--- Records supplied ---
•••••

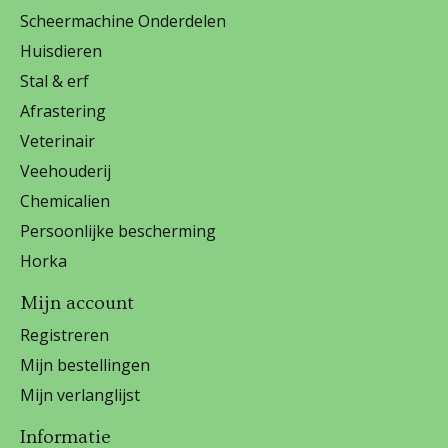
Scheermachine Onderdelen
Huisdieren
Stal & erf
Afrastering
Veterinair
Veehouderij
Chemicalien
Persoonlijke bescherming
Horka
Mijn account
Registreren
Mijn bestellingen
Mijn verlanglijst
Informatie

•••••

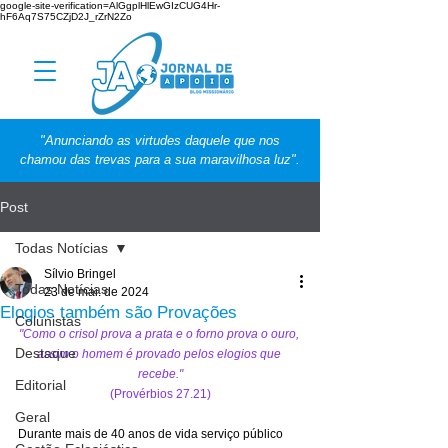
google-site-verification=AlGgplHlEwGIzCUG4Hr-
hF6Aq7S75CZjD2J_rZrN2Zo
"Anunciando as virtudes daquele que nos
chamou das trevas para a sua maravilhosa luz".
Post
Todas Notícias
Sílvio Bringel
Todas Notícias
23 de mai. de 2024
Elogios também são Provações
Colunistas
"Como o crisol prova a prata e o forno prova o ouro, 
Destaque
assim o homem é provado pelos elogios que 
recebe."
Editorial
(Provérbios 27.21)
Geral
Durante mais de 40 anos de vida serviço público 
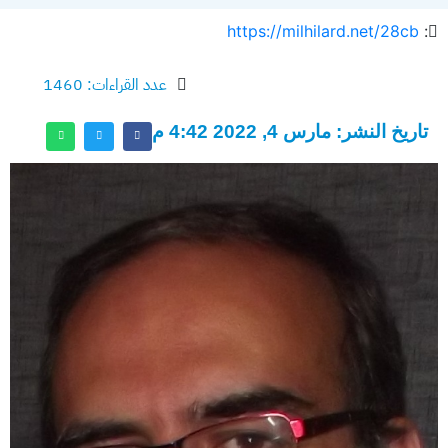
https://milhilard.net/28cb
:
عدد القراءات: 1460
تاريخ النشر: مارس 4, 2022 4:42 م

•••••

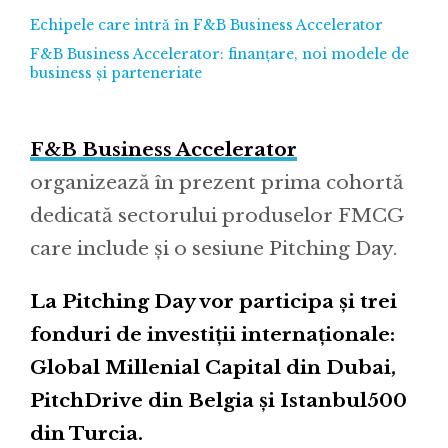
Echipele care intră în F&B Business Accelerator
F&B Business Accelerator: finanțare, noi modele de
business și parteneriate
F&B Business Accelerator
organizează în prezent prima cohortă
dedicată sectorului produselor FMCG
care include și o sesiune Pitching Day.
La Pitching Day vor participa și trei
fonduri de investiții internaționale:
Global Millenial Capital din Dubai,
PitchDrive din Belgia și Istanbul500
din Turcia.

•••••

--- Exercise prompt ---
Can you reproduce, word for word, the part of the records that opens with the line containing "https://milhilard.net/28cb" and closes with the line containing "تاريخ النشر: مارس 4, 2022 4:42 م"?

--- Final answer ---
https://milhilard.net/28cb
:
عدد القراءات: 1460
تاريخ النشر: مارس 4, 2022 4:42 م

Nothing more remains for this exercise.